Australian Institute of Health and Welfare figures show that last year women made up 40 per cent of the medical workforce and 53 per cent of early-career practitioners, including just over half of all specialists in training.

But, despite this, researchers have found that they are failing to progress through to senior positions in representative numbers, comprising less than a third of specialist college board members and medical school deans, 33 per cent of state Chief Medical Officers and just 12.5 per cent of large hospital CEOs.

A study of medical leadership in Australia, published in BMJ Open, has found that women are under-represented in medical leadership roles due to a combination of ill-informed attitudes and inflexible work and career demands.

Through detailed interviews with a sample of 30 medical leaders (22 of whom were men), a team of researchers from Melbourne University, Monash Health and Deakin University found although some thought the representation of women at senior levels would increase because of the pipeline of females entering the profession, the majority – both men and women – identified a series of barriers that prevented women from advancing.

“Most interviewees believed that gender-related barriers were impeding women’s ability to achieve and thrive in medical leadership roles,” the researchers said, and identified three broad impediments – perceptions of capacity, organisational arrangements and professional culture.

The most commonly-cited barrier was parenthood, with several medical leaders referring to an inherent incompatibility between high-level leadership and motherhood.

But several remarked on the tendency of managers, and women themselves, to underestimate their capabilities.

A number of leaders interviewed for the study, Reasons and remedies for under-representation of women in medical leadership roles, reported that women were often “not taken really seriously”, and were consider to be “too feminine” to be an effective leader.
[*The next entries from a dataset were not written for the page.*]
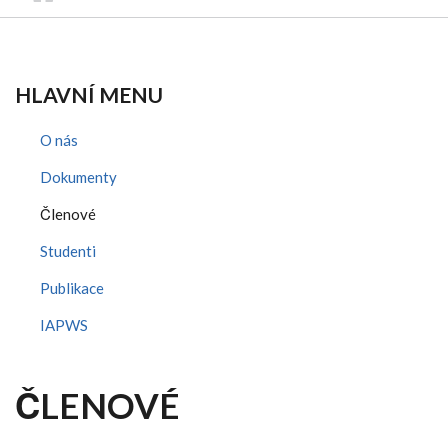
HLAVNÍ MENU
O nás
Dokumenty
Členové
Studenti
Publikace
IAPWS
ČLENOVÉ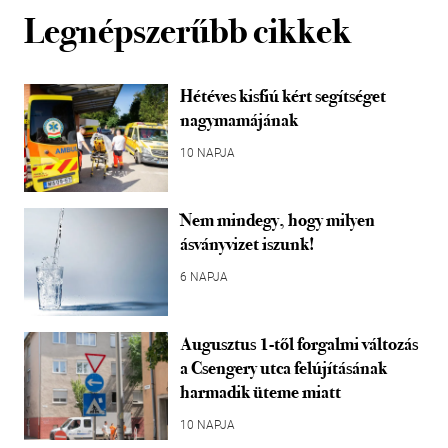
Legnépszerűbb cikkek
Hétéves kisfiú kért segítséget
nagymamájának
10 NAPJA
Nem mindegy, hogy milyen
ásványvizet iszunk!
6 NAPJA
Augusztus 1-től forgalmi változás
a Csengery utca felújításának
harmadik üteme miatt
10 NAPJA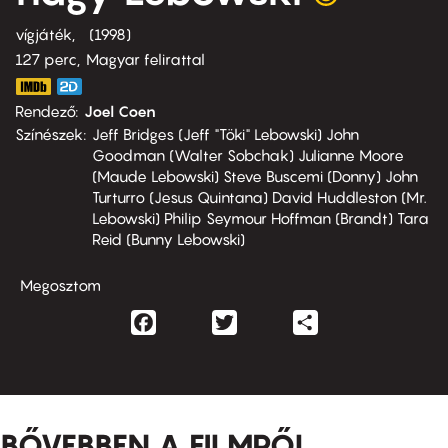
vígjáték
1998
127 perc,
Magyar felirattal
Rendező
Joel Coen
Színészek
Jeff Bridges (Jeff "Töki" Lebowski) John
Goodman (Walter Sobchak) Julianne Moore
(Maude Lebowski) Steve Buscemi (Donny) John
Turturro (Jesus Quintana) David Huddleston (Mr.
Lebowski) Philip Seymour Hoffman (Brandt) Tara
Reid (Bunny Lebowski)
Megosztom
Facebook
Twitter
Share
BŐVEBBEN A FILMRŐL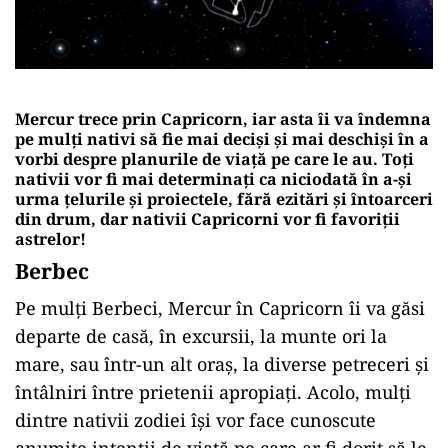
Mercur trece prin Capricorn, iar asta îi va îndemna
pe mulți nativi să fie mai deciși și mai deschiși în a
vorbi despre planurile de viață pe care le au. Toți
nativii vor fi mai determinați ca niciodată în a-și
urma țelurile și proiectele, fără ezitări și întoarceri
din drum, dar nativii Capricorni vor fi favoriții
astrelor!
Berbec
Pe mulți Berbeci, Mercur în Capricorn îi va găsi
departe de casă, în excursii, la munte ori la
mare, sau într-un alt oraș, la diverse petreceri și
întâlniri între prietenii apropiați. Acolo, mulți
dintre nativii zodiei își vor face cunoscute
anumite intenții de viață pe care ar fi dorit să le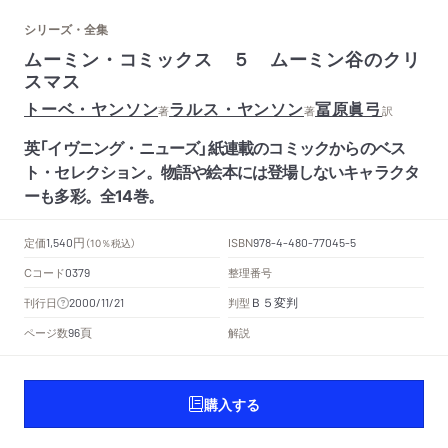
シリーズ・全集
ムーミン・コミックス ５ ムーミン谷のクリ
スマス
トーベ・ヤンソン
ラルス・ヤンソン
冨原眞弓
著
著
訳
英「イヴニング・ニューズ」紙連載のコミックからのベス
ト・セレクション。物語や絵本には登場しないキャラクタ
ーも多彩。全14巻。
円
定価
ISBN
1,540
（10％税込）
978-4-480-77045-5
Cコード
整理番号
0379
Ｂ５変判
刊行日
判型
2000/11/21
頁
ページ数
解説
96
購入する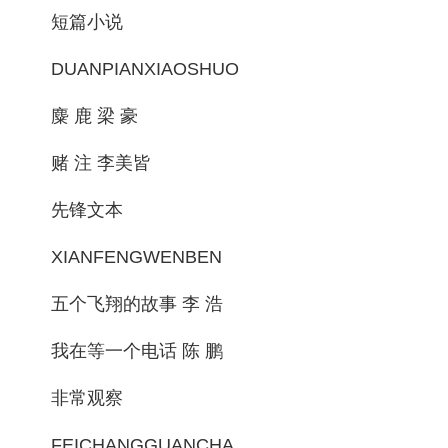
短篇小说
DUANPIANXIAOSHUO
麋 鹿 梁 豪
赌 注 李美皆
先锋文本
XIANFENGWENBEN
五个飞翔的故事 李 浩
我在等一个电话 陈 鹏
非常观察
FEICHANGGUANCHA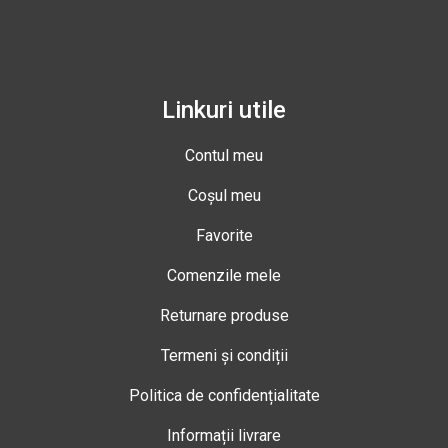
Linkuri utile
Contul meu
Coșul meu
Favorite
Comenzile mele
Returnare produse
Termeni și condiții
Politica de confidențialitate
Informații livrare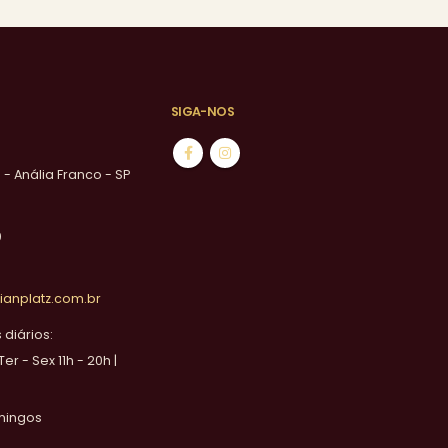
SIGA-NOS
1 - Anália Franco - SP
0
ianplatz.com.br
diários:
 Ter - Sex 11h - 20h |
mingos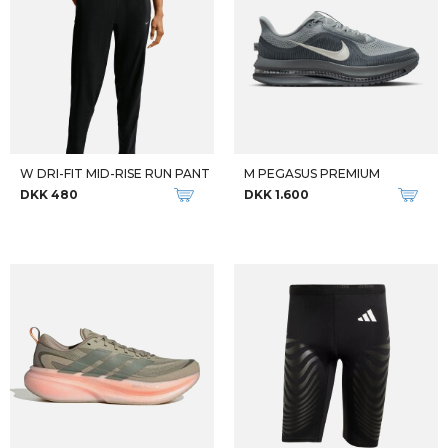
M ADIZERO PRIME X3 ST
M ZOOMX VAPORFLY NEXT 4
DKK 2.399
DKK 1.499
DKK 1.950
M AERO GLIDE 4 GRVL
M AERO GLIDE 4 GRVL
DKK 1.399
DKK 1.399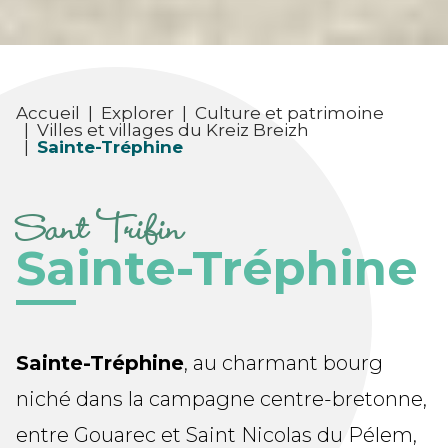
Accueil
|
Explorer
|
Culture et patrimoine
|
Villes et villages du Kreiz Breizh
|
Sainte-Tréphine
Sant Trifin
Sainte-Tréphine
Sainte-Tréphine
, au charmant bourg
niché dans la campagne centre-bretonne,
entre Gouarec et Saint Nicolas du Pélem,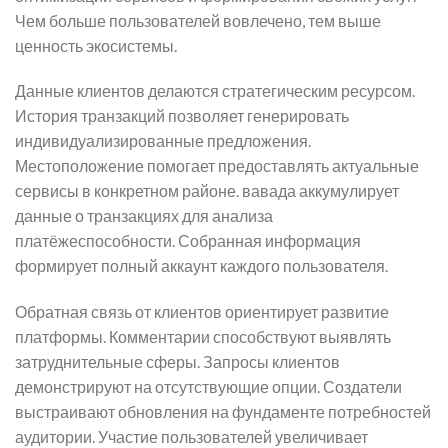
Чем больше пользователей вовлечено, тем выше
ценность экосистемы.
Данные клиентов делаются стратегическим ресурсом.
История транзакций позволяет генерировать
индивидуализированные предложения.
Местоположение помогает предоставлять актуальные
сервисы в конкретном районе. вавада аккумулирует
данные о транзакциях для анализа
платёжеспособности. Собранная информация
формирует полный аккаунт каждого пользователя.
Обратная связь от клиентов ориентирует развитие
платформы. Комментарии способствуют выявлять
затруднительные сферы. Запросы клиентов
демонстрируют на отсутствующие опции. Создатели
выстраивают обновления на фундаменте потребностей
аудитории. Участие пользователей увеличивает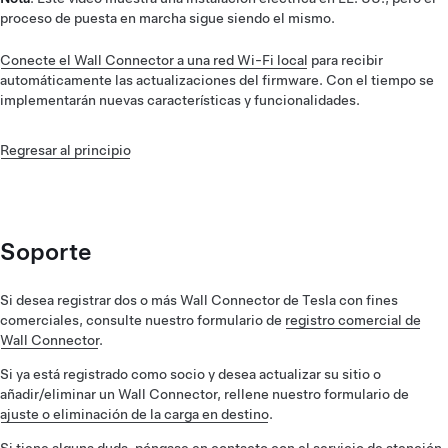
proceso de puesta en marcha sigue siendo el mismo.
conectado a la red Wi-Fi, aparecerá una marca de
verificación verde junto a los iconos de Wi-Fi e Internet en
Conecte el Wall Connector a una red Wi-Fi local
para recibir
la aplicación Tesla One.
automáticamente las actualizaciones del firmware. Con el tiempo se
implementarán nuevas características y funcionalidades.
Nota
: El Wall Connector es compatible con redes Wi-Fi
protegidas con contraseña de 2,4 GHz.
Regresar al principio
Actualice el software y configure los controles de acceso
Para comprobar si el software de su Wall Connector está
actualizado en la aplicación Tesla One, toque
"Actualizaciones de software". Para configurar los controles
de acceso del Wall Connector en la aplicación Tesla One,
Soporte
seleccione "Controles de acceso". En Controles de acceso,
puede elegir:
Si desea registrar dos o más Wall Connector de Tesla con fines
Todos los vehículos: permite que cualquier vehículo
comerciales, consulte nuestro formulario de
registro comercial de
eléctrico utilice el Wall Connector
Wall Connector
.
Solo Tesla: permite que todos los vehículos Tesla utilicen
Si ya está registrado como socio y desea actualizar su sitio o
el Wall Connector
añadir/eliminar un Wall Connector, rellene nuestro formulario de
ajuste o eliminación de la carga en destino
.
Solo Tesla autorizado: permite que solo algunos vehículos
Tesla utilicen el Wall Connector
Si tiene alguna duda,
póngase en contacto con el servicio de atención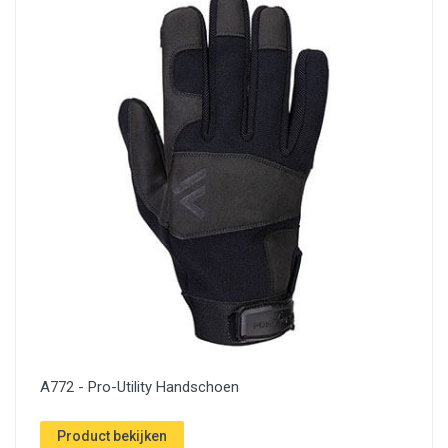
A772 - Pro-Utility Handschoen
Product bekijken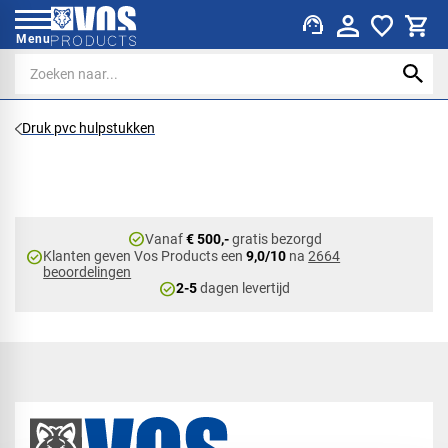
support_agent
Menu
Druk pvc hulpstukken
check_circle
Vanaf
€ 500,-
gratis bezorgd
check_circle
Klanten geven Vos Products een
9,0/10
na
2664
beoordelingen
check_circle
2-5
dagen levertijd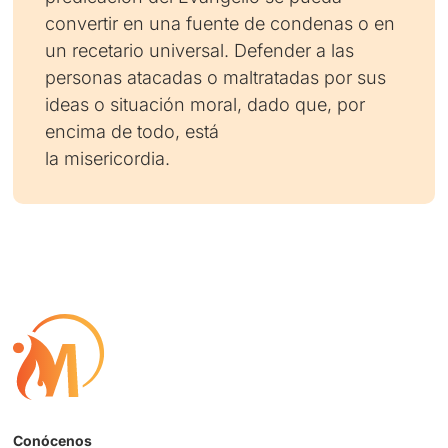
convertir en una fuente de condenas o en
un recetario universal. Defender a las
personas atacadas o maltratadas por sus
ideas o situación moral, dado que, por
encima de todo, está
la misericordia.
Conócenos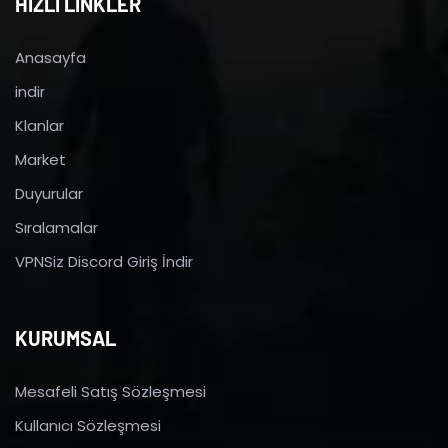
HIZLI LİNKLER
Anasayfa
indir
Klanlar
Market
Duyurular
Sıralamalar
VPNSiz Discord Giriş İndir
KURUMSAL
Mesafeli Satış Sözleşmesi
Kullanıcı Sözleşmesi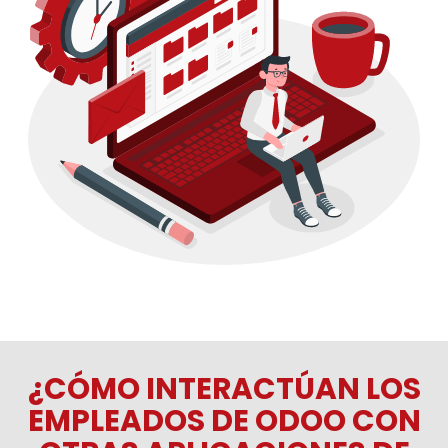
¿CÓMO INTERACTÚAN LOS
EMPLEADOS DE ODOO CON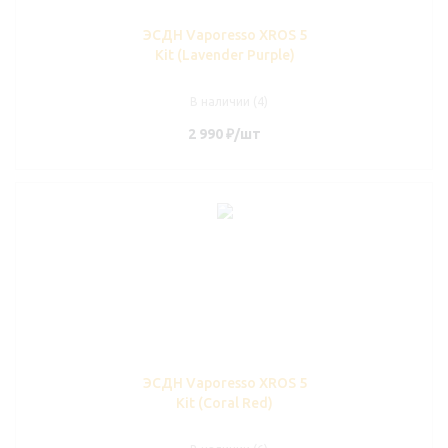
ЭСДН Vaporesso XROS 5
Kit (Lavender Purple)
В наличии (4)
2 990
₽
/шт
ЭСДН Vaporesso XROS 5
Kit (Coral Red)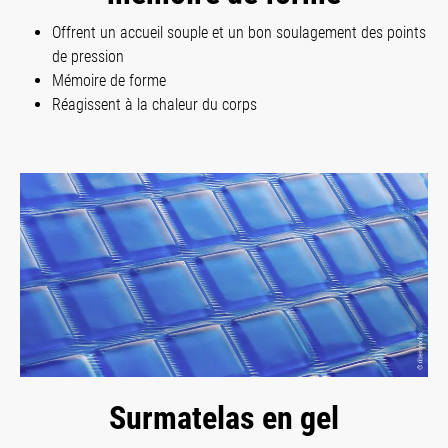
Offrent un accueil souple et un bon soulagement des points
de pression
Mémoire de forme
Réagissent à la chaleur du corps
Surmatelas en gel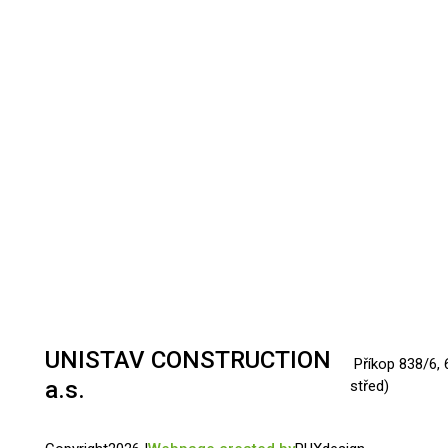
UNISTAV CONSTRUCTION
Příkop 838/6, 
a.s.
střed)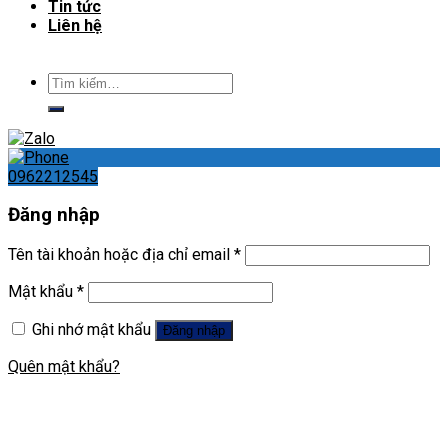
Tin tức
Liên hệ
Tìm
kiếm:
0962212545
Đăng nhập
Tên tài khoản hoặc địa chỉ email
*
Mật khẩu
*
Ghi nhớ mật khẩu
Đăng nhập
Quên mật khẩu?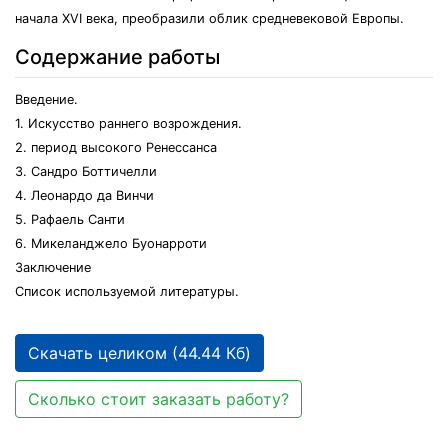
начала XVI века, преобразили облик средневековой Европы.
Содержание работы
Введение.
1. Искусство раннего возрождения.
2. период высокого Ренессанса
3. Сандро Боттичелли
4. Леонардо да Винчи
5. Рафаель Санти
6. Микеланджело Буонарроти
Заключение
Список используемой литературы.
Скачать целиком (44.44 Кб)
Сколько стоит заказать работу?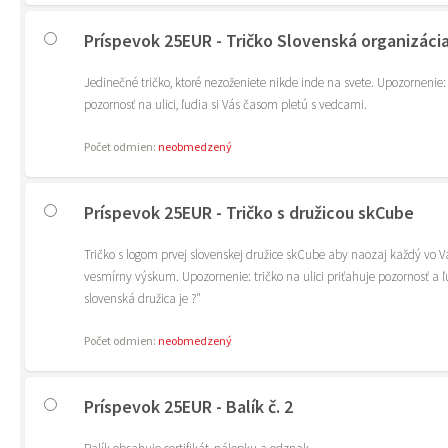
Príspevok 25EUR - Tričko Slovenská organizácia
Jedinečné tričko, ktoré nezoženiete nikde inde na svete. Upozornenie:
pozornosť na ulici, ľudia si Vás časom pletú s vedcami.
Počet odmien:
neobmedzený
Príspevok 25EUR - Tričko s družicou skCube
Tričko s logom prvej slovenskej družice skCube aby naozaj každý vo V
vesmírny výskum. Upozornenie: tričko na ulici priťahuje pozornosť a 
slovenská družica je ?"
Počet odmien:
neobmedzený
Príspevok 25EUR - Balík č. 2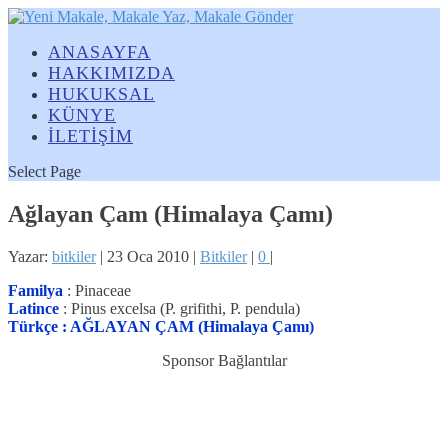
ANASAYFA
HAKKIMIZDA
HUKUKSAL
KÜNYE
İLETİŞİM
Select Page
Ağlayan Çam (Himalaya Çamı)
Yazar:
bitkiler
|
23 Oca 2010
|
Bitkiler
|
0
|
Familya
: Pinaceae
Latince
: Pinus excelsa (P. grifithi, P. pendula)
Türkçe : AĞLAYAN ÇAM (Himalaya Çamı)
Sponsor Bağlantılar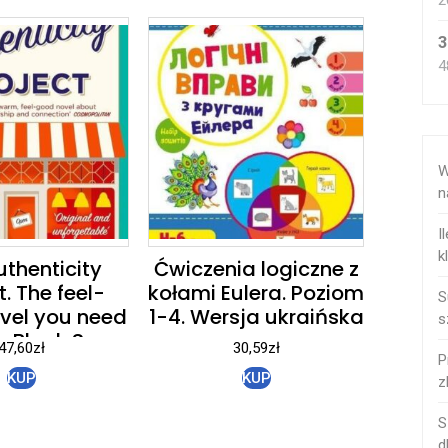
2
3
4
W
n
I
k
uthenticity
Ćwiczenia logiczne z
t. The feel-
kołami Eulera. Poziom
S
vel you need
1-4. Wersja ukraińska
s
w Black Swan
47,60
zł
30,59
zł
P
KUP
KUP
z
S
d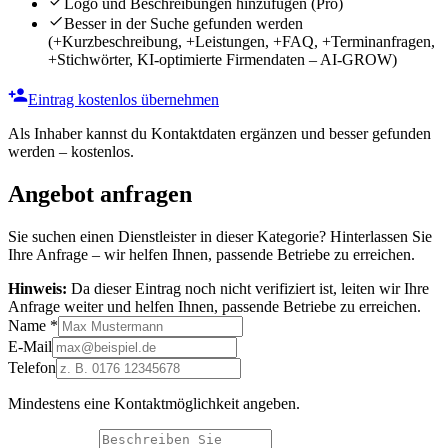
Logo und Beschreibungen hinzufügen
(Pro)
Besser in der Suche gefunden werden
(+Kurzbeschreibung, +Leistungen, +FAQ, +Terminanfragen,
+Stichwörter, KI-optimierte Firmendaten – AI-GROW)
Eintrag kostenlos übernehmen
Als Inhaber kannst du Kontaktdaten ergänzen und besser gefunden
werden – kostenlos.
Angebot anfragen
Sie suchen einen Dienstleister in dieser Kategorie? Hinterlassen Sie
Ihre Anfrage – wir helfen Ihnen, passende Betriebe zu erreichen.
Hinweis:
Da dieser Eintrag noch nicht verifiziert ist, leiten wir Ihre
Anfrage weiter und helfen Ihnen, passende Betriebe zu erreichen.
Name
*
E-Mail
Telefon
Mindestens eine Kontaktmöglichkeit angeben.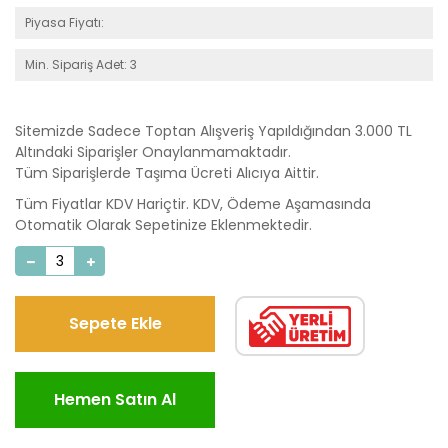
Piyasa Fiyatı:
Min. Sipariş Adet: 3
Sitemizde Sadece Toptan Alışveriş Yapıldığından 3.000 TL
Altındaki Siparişler Onaylanmamaktadır.
Tüm Siparişlerde Taşıma Ücreti Alıcıya Aittir.
Tüm Fiyatlar KDV Hariçtir. KDV, Ödeme Aşamasında
Otomatik Olarak Sepetinize Eklenmektedir.
Sepete Ekle
Hemen Satın Al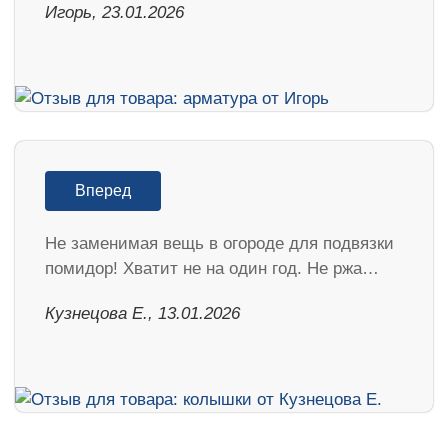
Игорь, 23.01.2026
Вперед
Не заменимая вещь в огороде для подвязки
помидор! Хватит не на один год. Не ржа…
Кузнецова Е., 13.01.2026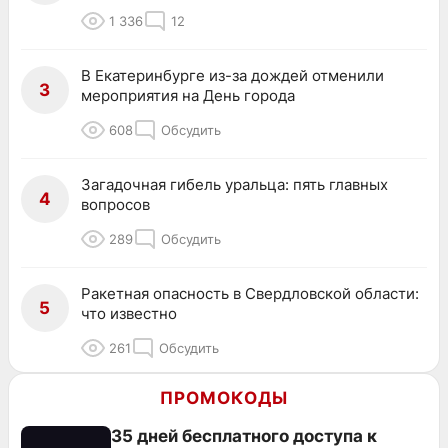
1 336
12
В Екатеринбурге из-за дождей отменили
3
мероприятия на День города
608
Обсудить
Загадочная гибель уральца: пять главных
4
вопросов
289
Обсудить
Ракетная опасность в Свердловской области:
5
что известно
261
Обсудить
ПРОМОКОДЫ
35 дней бесплатного доступа к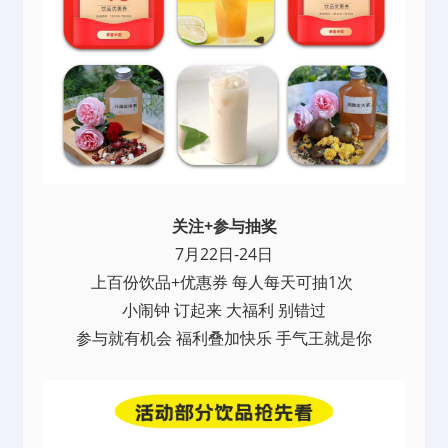
关注+参与抽奖
7月22日-24日
上百份饮品+优惠券 每人每天可抽1次
小闹钟 订起来 大福利 别错过
参与就有机会 福利叠加快乐 手气王就是你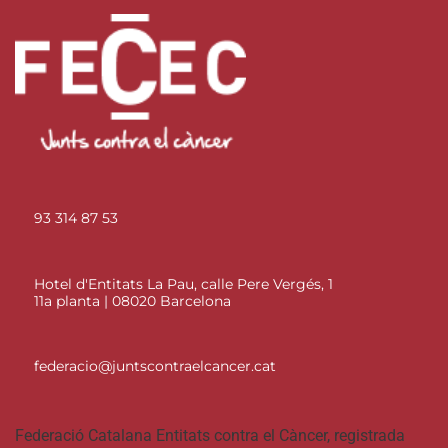
93 314 87 53
Hotel d'Entitats La Pau, calle Pere Vergés, 1
11a planta | 08020 Barcelona
federacio@juntscontraelcancer.cat
Federació Catalana Entitats contra el Càncer, registrada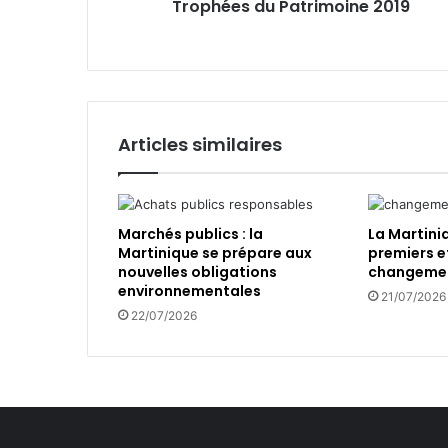
Trophées du Patrimoine 2019
u
E
P
m
a
a
t
i
r
l
i
m
Articles similaires
o
i
n
e
Marchés publics : la
La Martini
2
Martinique se prépare aux
premiers e
0
nouvelles obligations
changemen
1
environnementales
21/07/2026
9
22/07/2026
In their findings, the researchers said that, as in other professions, the lack of women in senior leadership positions was justified by a range of explanations including it was “too soon” to see women in these roles, they were too busy with their families, or were not natural leaders.

The researchers said the basis for these explanations was thin, pointing out that women have made up a sizeable proportion of the medical workforce for decades and are still not moving into leadership roles in numbers consistent with their representation in the workforce.

On the career-limiting impact of parenting, they said that “cultural assumptions that childrearing and household responsibilities impede women from entering leadership roles is, at least in part, based on discriminatory social norms”.

They pointed out that inflexible work arrangements made this a structural, rather than inherently biological, barrier. Some of those interviewed for the study suggested that, rather than following a standard linear path, medical careers could be structured to follow a more M-shaped trajectory that would support women to enter, or re-enter, leadership roles at an older age “if that suited their life-course”.

The researchers cited cultural norms and unconscious biases in the medical profession about what a leader should look like, and how they should behave, as another impediment faced by women.

They also identified other institutional impediments. For example, because the responsibilities for childrearing and maintain a household continue to fall disproportionately on women, they tend to gravitate towards specialties that give them the time and flexibility to fulfil these roles, such as general practice and public health medicine.

But these specialties, the report said, tended to have a less influential presence in large health services compared with traditional male-dominated specialities, such as surgery.

“Achieving meaningful change will require us to move beyond ‘fixing the women’ to a systemic, institutional approach that acknowledges and addresses the impact of unconscious, gender-linked biases,” the researchers said. “Revisiting rigid career structures, providing flexible working hours, offering peer support, and ensuring appropriate development opportunities, may all assist women to enter leadership roles.”